I approached my husband and told him that I would like to enroll in a school and he responded positively, but only if I assured him that I was not going to drop out along the way,” she says.
In 2018 at the age of 43, Sally joined a day school where she started off in Form Two.
However, the school environment was different altogether. She opines: “My fellow students were the same age as my children and were afraid to come close to me or even talk to me.
I tried my best to associate with them and have hearty conversations with them where we could laugh and have fun. With time, they learnt to embrace me and I enjoyed my studies.
I was prepared for the Kenya Certificate of Secondary Education (KCSE) exams by my teachers, though it was challenging to balance books and other parental responsibilities and wifely duties.
But with the support of my husband and children, I worked hard and managed to score a mean grade of C- minus in the results that were released this year.”
A fulfilling job
Sally hopes to study up to the university level if she can manage to secure a scholarship or get financial support.
“I would like my children to witness my graduation with a degree if not with a Master’s,” she says.
When it comes to motherhood, Sally says there has not been any other fulfilling job than that. Motherhood has taught her patience.
“Children are not equal. You have to handle each one of them differently as they react differently.
Learn their different temperaments and personalities and help them grow into responsible adults.
I relate with my children so well that they are always free to correct, compliment or even crack jokes with me. In a family, love wins.
When your children love you, they respect, but not fear you as a parent and will not be afraid to open up whenever they face an issue,” Sally explains.
She is grateful for the milestones her children have achieved. Her first born is 27 years old and holds a Diploma in Nutrition and Dietetics, her second born is a set of twins (boy and girl) aged 25 years old.

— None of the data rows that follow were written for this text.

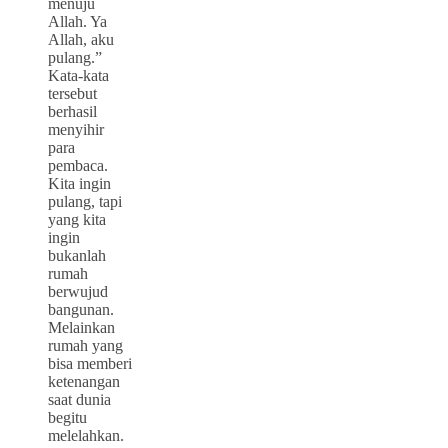
menuju
Allah. Ya
Allah, aku
pulang.”
Kata-kata
tersebut
berhasil
menyihir
para
pembaca.
Kita ingin
pulang, tapi
yang kita
ingin
bukanlah
rumah
berwujud
bangunan.
Melainkan
rumah yang
bisa memberi
ketenangan
saat dunia
begitu
melelahkan.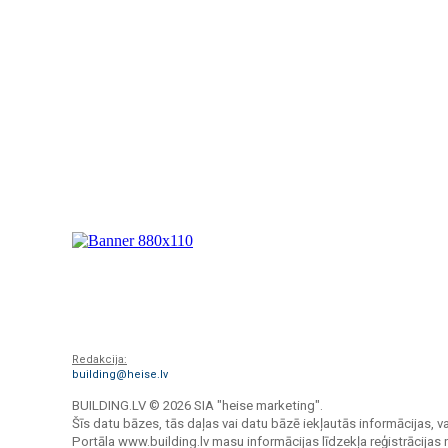
Redakcija:
building@heise.lv
BUILDING.LV ©
2026 SIA "heise marketing".
Šīs datu bāzes, tās daļas vai datu bāzē iekļautās informācijas, va
Portāla www.building.lv masu informācijas līdzekļa reģistrācija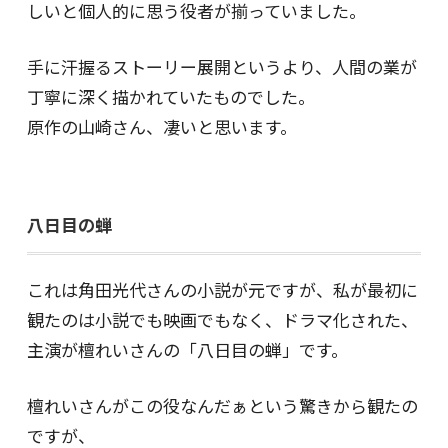
しいと個人的に思う役者が揃っていました。
手に汗握るストーリー展開というより、人間の業が
丁寧に深く描かれていたものでした。
原作の山崎さん、凄いと思います。
八日目の蝉
これは角田光代さんの小説が元ですが、私が最初に
観たのは小説でも映画でもなく、ドラマ化された、
主演が檀れいさんの「八日目の蝉」です。
檀れいさんがこの役なんだぁという驚きから観たの
ですが、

The girl has a Certificate in Food and Beverages while the boy hopes to pursue a Diploma in Accounts, her third born is 21 years old pursuing a degree at Maseno University, her fourth born is a 16-year-old-boy in Form Two at Mang’u High School while her last born is a 12-year-old boy in Class Six at Hillschool Eldoret.
“I love spending time chatting, watching TV, visiting or doing house chores with my children.

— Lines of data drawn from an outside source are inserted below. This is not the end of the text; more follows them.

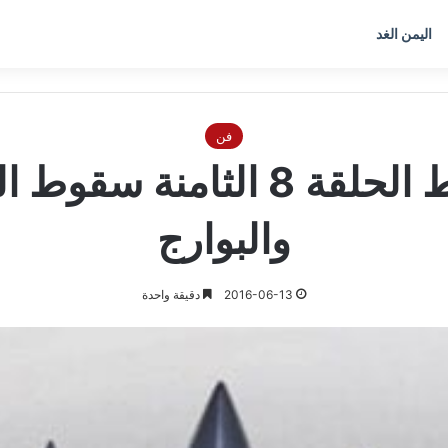
اليمن الغد
فن
بيع الوهم عاكس خط الحلقة 8 
والبوارج
2016-06-13
دقيقة واحدة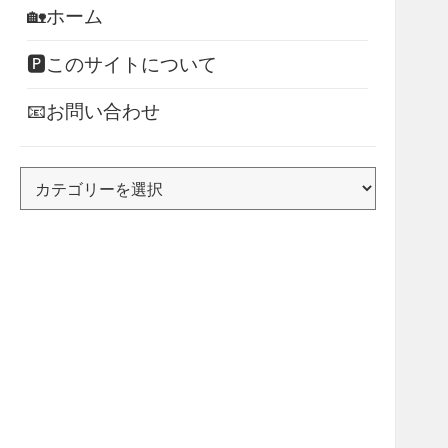
🏡ホーム
🅿このサイトについて
📧お問い合わせ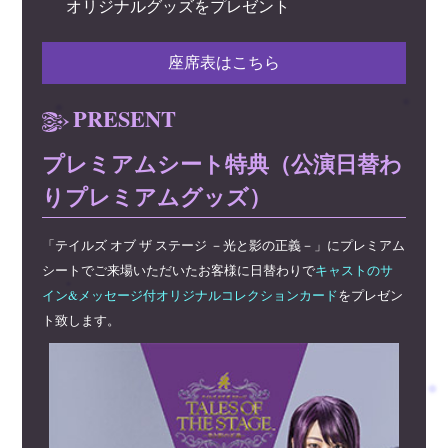
オリジナルグッズをプレゼント
座席表はこちら
PRESENT
プレミアムシート特典（公演日替わ
りプレミアムグッズ）
「テイルズ オブ ザ ステージ －光と影の正義－」にプレミアム
シートでご来場いただいたお客様に日替わりで
キャストのサ
イン&メッセージ付オリジナルコレクションカード
をプレゼン
ト致します。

My greatest form of support has been my husband who gave me the golden opportunity to go back to school, my children who have always encouraged me not to give up no matter the circumstances, my brothers and sisters who would sometimes send me bus fare to go to school,” she adds.
Her word of advise to other parents is to avoid violence at all costs. “It affects the children so much even if they don’t talk about it.
Create a loving environment in your home for the sake of your children’s well-being and development,” she says.